-------- EXTRACTED RECORDS --------
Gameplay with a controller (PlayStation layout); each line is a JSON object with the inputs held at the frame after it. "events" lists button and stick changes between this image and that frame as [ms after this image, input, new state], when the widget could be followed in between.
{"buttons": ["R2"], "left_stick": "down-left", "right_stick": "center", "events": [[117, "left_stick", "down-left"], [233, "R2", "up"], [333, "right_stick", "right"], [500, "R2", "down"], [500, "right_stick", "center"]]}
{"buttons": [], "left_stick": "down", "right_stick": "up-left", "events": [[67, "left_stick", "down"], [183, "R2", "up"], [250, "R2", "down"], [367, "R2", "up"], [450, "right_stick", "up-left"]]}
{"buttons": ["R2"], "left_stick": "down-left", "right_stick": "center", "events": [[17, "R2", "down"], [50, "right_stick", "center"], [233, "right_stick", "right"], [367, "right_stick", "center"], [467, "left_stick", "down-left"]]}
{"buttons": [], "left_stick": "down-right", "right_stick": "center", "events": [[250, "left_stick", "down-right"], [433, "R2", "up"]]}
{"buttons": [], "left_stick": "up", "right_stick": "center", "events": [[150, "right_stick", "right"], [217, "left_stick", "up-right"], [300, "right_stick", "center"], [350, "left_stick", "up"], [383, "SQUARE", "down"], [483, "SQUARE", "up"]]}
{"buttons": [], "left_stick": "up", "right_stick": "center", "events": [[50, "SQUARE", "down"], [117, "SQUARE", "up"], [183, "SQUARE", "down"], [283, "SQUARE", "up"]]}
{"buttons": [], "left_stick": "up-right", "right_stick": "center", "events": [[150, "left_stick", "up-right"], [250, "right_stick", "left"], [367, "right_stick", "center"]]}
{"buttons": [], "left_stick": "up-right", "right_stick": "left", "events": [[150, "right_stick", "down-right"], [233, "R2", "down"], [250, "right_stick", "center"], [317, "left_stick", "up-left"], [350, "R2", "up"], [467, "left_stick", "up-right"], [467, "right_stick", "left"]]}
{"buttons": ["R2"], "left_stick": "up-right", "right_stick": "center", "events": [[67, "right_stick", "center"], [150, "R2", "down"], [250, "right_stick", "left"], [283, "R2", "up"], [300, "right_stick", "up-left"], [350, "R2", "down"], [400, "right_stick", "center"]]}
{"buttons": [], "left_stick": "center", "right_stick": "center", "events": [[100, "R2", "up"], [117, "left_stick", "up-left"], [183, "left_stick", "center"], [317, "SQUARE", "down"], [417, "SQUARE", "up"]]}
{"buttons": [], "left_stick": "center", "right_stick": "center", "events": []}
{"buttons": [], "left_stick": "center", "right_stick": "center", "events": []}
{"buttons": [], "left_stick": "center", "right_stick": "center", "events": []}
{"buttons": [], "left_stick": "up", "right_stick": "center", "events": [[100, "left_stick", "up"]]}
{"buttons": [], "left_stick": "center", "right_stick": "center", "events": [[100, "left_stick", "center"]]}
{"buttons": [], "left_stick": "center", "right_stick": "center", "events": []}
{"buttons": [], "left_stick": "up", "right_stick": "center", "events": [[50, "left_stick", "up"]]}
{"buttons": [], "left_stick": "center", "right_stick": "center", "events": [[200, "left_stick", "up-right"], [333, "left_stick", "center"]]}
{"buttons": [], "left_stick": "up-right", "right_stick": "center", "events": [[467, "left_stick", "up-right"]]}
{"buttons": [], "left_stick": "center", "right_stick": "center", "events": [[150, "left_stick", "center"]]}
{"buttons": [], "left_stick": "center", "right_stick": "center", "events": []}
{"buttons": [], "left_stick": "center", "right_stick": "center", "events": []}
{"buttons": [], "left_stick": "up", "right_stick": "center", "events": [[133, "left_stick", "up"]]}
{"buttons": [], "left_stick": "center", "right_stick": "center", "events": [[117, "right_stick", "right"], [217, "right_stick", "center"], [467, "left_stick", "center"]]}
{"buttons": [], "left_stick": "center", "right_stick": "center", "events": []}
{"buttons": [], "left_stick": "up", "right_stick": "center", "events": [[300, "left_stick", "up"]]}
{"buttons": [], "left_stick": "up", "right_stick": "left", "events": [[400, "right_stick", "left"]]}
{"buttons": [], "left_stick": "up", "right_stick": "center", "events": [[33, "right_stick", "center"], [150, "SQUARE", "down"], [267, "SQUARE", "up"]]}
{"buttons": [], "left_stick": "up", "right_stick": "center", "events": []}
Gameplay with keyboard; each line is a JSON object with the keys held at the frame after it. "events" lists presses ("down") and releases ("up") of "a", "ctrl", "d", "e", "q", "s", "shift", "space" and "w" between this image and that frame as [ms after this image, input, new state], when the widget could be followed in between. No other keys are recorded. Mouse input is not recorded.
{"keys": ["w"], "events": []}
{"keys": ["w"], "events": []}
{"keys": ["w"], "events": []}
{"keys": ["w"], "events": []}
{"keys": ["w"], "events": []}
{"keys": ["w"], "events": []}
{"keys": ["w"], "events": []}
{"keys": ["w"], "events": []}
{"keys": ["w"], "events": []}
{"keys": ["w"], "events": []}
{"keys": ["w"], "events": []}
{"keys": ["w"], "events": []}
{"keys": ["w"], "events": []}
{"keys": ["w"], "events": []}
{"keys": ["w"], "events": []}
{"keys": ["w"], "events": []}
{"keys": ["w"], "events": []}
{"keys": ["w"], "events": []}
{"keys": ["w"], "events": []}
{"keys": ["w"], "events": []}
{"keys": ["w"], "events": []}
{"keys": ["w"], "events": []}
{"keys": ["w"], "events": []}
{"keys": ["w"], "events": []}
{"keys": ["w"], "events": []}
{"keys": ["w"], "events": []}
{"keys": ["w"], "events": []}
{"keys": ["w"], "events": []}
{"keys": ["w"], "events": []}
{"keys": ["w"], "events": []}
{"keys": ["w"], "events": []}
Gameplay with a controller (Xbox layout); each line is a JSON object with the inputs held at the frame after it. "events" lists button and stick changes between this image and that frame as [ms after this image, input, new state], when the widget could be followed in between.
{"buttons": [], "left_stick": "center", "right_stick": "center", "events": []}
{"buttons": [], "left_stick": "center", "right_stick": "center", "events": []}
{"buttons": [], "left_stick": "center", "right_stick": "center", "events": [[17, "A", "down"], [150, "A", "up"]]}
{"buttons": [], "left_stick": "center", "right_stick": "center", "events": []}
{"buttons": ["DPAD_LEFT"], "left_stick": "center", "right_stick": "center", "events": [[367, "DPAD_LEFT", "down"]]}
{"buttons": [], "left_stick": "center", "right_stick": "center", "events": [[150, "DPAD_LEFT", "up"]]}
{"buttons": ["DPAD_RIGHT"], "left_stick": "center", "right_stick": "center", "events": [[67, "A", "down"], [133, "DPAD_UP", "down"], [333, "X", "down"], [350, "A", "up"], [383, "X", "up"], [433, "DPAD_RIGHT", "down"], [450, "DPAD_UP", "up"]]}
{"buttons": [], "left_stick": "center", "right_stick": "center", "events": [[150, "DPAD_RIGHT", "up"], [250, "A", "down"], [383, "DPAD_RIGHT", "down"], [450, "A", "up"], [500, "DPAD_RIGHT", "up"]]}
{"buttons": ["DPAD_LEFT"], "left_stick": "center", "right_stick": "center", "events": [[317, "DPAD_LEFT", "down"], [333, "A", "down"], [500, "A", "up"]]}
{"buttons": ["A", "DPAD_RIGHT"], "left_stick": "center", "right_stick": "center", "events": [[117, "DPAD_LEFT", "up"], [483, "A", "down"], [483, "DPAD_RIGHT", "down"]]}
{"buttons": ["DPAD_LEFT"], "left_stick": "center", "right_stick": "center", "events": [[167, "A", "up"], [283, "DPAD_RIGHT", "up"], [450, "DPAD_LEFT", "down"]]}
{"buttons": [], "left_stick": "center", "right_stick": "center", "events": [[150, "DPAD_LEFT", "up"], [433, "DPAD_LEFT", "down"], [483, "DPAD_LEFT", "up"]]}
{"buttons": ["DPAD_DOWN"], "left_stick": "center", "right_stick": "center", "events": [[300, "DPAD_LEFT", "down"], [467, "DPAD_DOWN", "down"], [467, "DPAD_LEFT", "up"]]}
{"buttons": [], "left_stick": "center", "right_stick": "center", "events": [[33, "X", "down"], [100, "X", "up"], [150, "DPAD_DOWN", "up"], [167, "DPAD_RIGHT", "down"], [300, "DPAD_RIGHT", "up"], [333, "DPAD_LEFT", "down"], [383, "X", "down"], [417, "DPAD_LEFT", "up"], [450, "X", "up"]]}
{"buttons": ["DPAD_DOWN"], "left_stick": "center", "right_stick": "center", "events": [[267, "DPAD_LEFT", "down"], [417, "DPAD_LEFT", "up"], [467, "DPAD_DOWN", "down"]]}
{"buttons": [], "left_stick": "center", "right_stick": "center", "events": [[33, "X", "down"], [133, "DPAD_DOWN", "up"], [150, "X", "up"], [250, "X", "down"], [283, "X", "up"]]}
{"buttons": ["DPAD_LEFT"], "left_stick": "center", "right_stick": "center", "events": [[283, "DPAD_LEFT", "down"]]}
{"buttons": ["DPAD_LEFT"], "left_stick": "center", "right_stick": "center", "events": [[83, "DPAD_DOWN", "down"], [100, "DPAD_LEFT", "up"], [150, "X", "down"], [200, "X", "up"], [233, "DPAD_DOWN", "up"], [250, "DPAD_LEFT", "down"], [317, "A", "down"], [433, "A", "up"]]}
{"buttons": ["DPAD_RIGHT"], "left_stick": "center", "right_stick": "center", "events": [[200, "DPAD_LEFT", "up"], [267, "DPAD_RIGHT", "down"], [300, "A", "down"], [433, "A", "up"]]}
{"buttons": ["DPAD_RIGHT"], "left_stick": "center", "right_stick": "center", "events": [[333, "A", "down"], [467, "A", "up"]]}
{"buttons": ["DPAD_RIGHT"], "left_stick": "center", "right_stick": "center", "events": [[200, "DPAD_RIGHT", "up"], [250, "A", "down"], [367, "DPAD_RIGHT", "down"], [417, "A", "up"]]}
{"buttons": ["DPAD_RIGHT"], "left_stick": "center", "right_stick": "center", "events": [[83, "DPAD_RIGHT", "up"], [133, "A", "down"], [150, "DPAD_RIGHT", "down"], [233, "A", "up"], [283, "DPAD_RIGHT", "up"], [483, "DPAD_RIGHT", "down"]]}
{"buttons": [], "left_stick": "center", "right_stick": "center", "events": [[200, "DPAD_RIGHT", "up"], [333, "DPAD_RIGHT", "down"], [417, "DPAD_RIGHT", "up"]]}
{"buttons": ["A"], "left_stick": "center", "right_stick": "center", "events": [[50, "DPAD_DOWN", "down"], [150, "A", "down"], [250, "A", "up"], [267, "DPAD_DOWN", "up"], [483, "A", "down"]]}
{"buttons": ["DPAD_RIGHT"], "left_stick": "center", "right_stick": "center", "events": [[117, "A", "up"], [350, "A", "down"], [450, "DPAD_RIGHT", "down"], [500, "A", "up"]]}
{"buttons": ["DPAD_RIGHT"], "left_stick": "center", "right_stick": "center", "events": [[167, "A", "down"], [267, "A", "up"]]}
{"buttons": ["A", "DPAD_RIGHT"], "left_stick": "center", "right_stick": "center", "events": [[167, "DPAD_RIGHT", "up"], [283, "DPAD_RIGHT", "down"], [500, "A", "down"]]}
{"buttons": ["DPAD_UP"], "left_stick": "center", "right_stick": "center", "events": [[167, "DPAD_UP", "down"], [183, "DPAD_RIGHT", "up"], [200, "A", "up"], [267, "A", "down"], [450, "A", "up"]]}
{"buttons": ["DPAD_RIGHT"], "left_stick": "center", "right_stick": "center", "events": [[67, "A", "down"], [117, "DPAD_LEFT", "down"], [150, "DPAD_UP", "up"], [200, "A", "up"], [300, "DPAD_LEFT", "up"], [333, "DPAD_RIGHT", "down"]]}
--------
EXERCISE
Return every line of the listing that has the word "layout" in it.

EXPECTED ANSWER
Gameplay with a controller (PlayStation layout); each line is a JSON object with the inputs held at the frame after it. "events" lists button and stick changes between this image and that frame as [ms after this image, input, new state], when the widget could be followed in between.
Gameplay with a controller (Xbox layout); each line is a JSON object with the inputs held at the frame after it. "events" lists button and stick changes between this image and that frame as [ms after this image, input, new state], when the widget could be followed in between.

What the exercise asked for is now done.